Lady Gaga took a break from sucking the queef bubbles out of Madge’s vadge and claiming it as her own, and instead Xerox copied some shtick from Bette Midler’s act. Bette Midler has long done the mermaid in a wheelchair thing, and at a concert in Australia the other night Caca rolled onto the stage in a mermaid body bag. Caca’s entourage got egged by a bunch of people who weren’t happy about her glamorizing disabilities. (Sidenote: Bette Midler would never get egged, because it’s obvious that she’s sympathizing with disabled merpeople through her art.)
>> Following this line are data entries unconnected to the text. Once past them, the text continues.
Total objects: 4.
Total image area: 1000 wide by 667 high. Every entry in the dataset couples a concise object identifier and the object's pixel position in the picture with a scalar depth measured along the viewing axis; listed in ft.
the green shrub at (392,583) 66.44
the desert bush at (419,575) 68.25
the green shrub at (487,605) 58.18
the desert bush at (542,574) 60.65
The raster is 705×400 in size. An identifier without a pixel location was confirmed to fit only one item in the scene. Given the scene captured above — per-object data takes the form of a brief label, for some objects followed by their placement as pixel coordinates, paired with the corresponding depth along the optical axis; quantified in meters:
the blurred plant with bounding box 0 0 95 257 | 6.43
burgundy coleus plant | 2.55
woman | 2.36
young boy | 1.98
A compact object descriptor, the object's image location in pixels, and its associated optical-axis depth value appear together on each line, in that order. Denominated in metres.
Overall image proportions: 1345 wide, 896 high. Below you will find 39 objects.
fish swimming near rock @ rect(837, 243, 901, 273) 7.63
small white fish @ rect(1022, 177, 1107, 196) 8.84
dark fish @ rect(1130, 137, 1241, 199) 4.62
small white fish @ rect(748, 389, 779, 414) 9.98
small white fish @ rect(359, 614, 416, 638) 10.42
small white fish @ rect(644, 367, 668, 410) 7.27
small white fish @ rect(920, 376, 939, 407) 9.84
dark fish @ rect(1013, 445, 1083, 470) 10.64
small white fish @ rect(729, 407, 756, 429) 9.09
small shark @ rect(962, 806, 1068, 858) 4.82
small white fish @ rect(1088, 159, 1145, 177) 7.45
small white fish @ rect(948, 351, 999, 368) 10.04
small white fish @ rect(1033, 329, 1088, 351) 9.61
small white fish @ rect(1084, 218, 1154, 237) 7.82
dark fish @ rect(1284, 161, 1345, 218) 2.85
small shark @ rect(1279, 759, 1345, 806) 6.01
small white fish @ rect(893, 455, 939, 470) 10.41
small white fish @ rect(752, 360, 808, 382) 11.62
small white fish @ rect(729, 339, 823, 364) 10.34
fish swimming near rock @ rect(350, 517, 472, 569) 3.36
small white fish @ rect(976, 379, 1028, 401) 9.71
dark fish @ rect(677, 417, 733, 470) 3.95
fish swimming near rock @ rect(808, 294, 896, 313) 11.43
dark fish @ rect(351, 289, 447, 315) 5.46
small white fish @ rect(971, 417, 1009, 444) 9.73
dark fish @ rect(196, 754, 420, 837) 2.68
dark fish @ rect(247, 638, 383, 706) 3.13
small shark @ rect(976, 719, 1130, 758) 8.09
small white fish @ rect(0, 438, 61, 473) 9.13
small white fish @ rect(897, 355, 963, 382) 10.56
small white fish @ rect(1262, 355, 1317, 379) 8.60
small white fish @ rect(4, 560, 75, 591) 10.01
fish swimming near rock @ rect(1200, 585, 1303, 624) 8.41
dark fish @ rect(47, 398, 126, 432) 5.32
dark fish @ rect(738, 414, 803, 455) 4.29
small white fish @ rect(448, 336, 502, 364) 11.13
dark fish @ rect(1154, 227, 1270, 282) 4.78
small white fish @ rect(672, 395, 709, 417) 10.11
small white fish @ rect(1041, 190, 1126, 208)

Caca also got egged again on Twitter by Bette Midler herself who was not happy about the blatant thievery. Don’t screw with Delores Delago! I’ll let Bette take it from here:
Of course, a few Little Monsters displayed the love and acceptance their Mama Monster preaches by calling Bette a “disrespectful cunt” who needs to “STFU.” HA. I love it.
Bette is probably joking, but I still say she should throw a net over that salty rotten kipper Caca and launch her jacking ass onto one of the Deadliest Catch boats. Until Ariel becomes a paraplegic, there can only be one mermaid in a wheelchair!